Certo, è un bell’avvertimento alle assicurazioni… per esempio…
Anche negli USA, dove vi è una dottrina più aperta alla commercializzazione dei dati, vi sono le voci contrarie, soprattutto di autrici che invocano la tutela della dignità. Si possono capire i dubbi e le incertezze che tormentano la dottrina anche in Italia. Il mercato digitale ha le sue esigenze e non possiamo essere troppo intransigenti. Occorre trovare il giusto bilanciamento: l’homo dignus è anche l’homo economicus e la globalizzazione ha i suoi diritti.
Un altro tema legato alla identità digitale è la profilazione del consumatore.
Sa chi nella storia ha, per la prima volta parlato di cittadini “consumatori”? John F. Kennedy nel 1962, per indicare che nella economia di mercato vi era una parte debole. Il concetto di consumatore nasce collegato alla idea di concorrenza e delle regole del mercato. In ambito comunitario, la Commissione sta costruendo ora il mercato unico digitale.
Intravede nel prossimo futuro un habeas cyber-corpus?
Senz’altro vedrei il diritto di accesso a Internet come diritto costituzionale; con riguardo alla tutela della fisicità umana anche nella sua espansione cyborg, al momento stiamo costruendo un sistema di norme sulla responsabilità del costruttore e del provider. Vi è poi il tema dell’hackeraggio della componente cyborg per assumere il controllo della persona. Un caso storico è stato trattato dal Tribunale tedesco che ha fissato il principio di autodeterminazione informativa come espressione del diritto alla tutela dei dati personali, fondato sui principi costituzionali del diritto al libero sviluppo della propria e all’intangibilità della dignità dell’uomo. E’ doveroso un richiamo forte all’integrazione di principi etici nella programmazione. Ci avviamo al termine della conversazione…

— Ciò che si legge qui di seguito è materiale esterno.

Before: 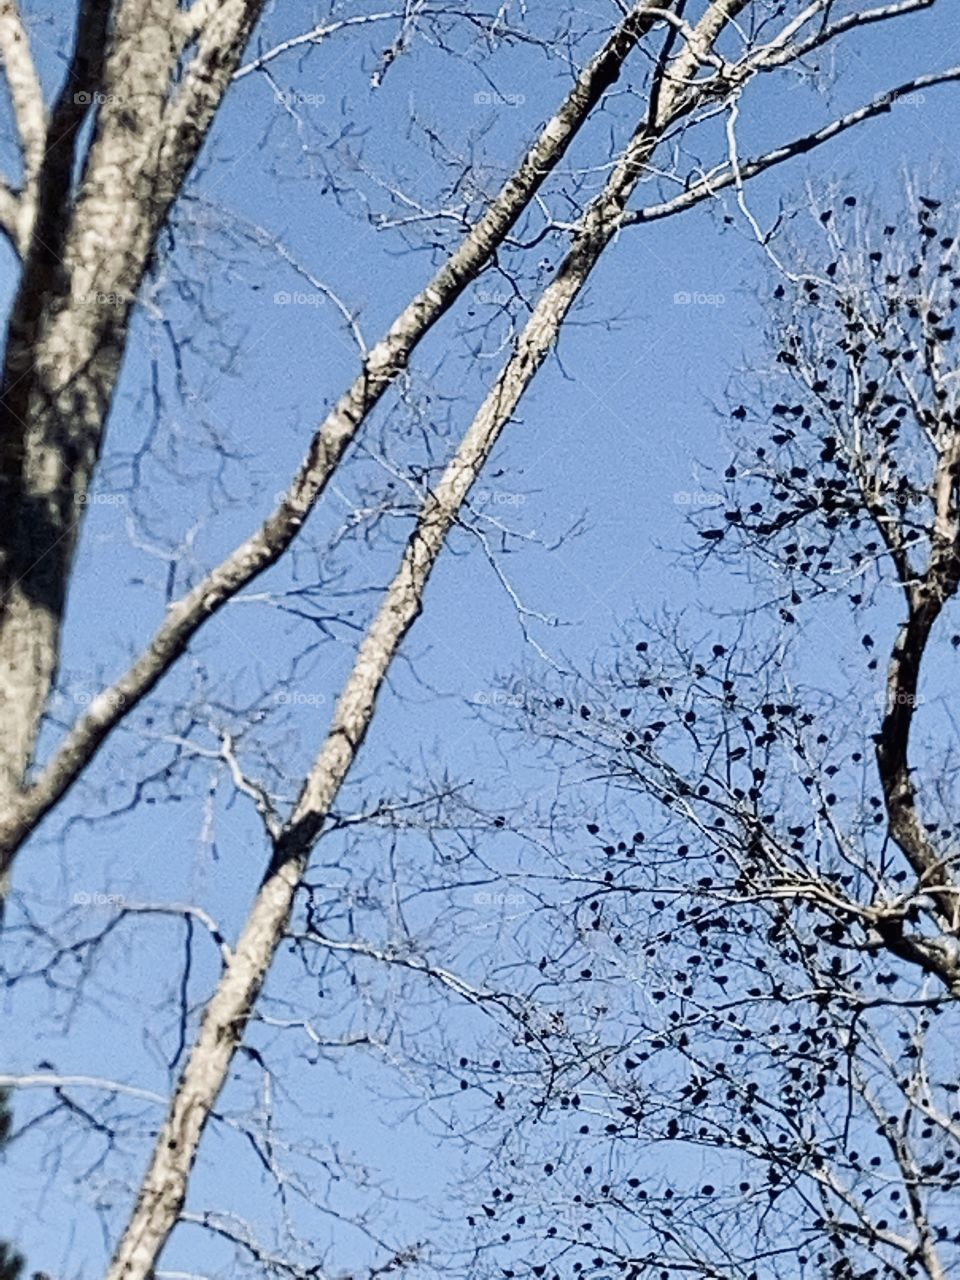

La parabola del diritto romano è alla sua fine, come pare prefiguri Aldo Schiavone nel libro IUS?
Il diritto è una scienza sociale ineliminabile. Ciò che rimane della tradizione romanistica è reinterpretato alla luce del progresso e della innovazione. Il diritto rimane aperto verso il futuro ma dobbiamo essere consapevoli che la conquista dei diritti è un processo senza fine; è una riconquista, giorno per giorno.
Viviamo una epoca incerta. Cosa consiglierebbe ai giovani giuristi?
Nel 1940, alla vigilia della II guerra mondiale, consapevole del futuro prossimo Piero Calamandrei invitò i giovani giuristi ad “avere fede nel diritto”. Questo invito va oltre il richiamo al dovere professionale di tutela dei diritti altrui; vi leggo l’invito ad avere cura del diritto e dei diritti, per sé stessi e per gli altri.
In CNF, sotto la presidenza Alpa, venne organizzata una mostra dedicata proprio all’inedito “Fiducia nel diritto” di Piero Calamandrei. La ricordo con la brochure di presentazione che progettammo all’epoca.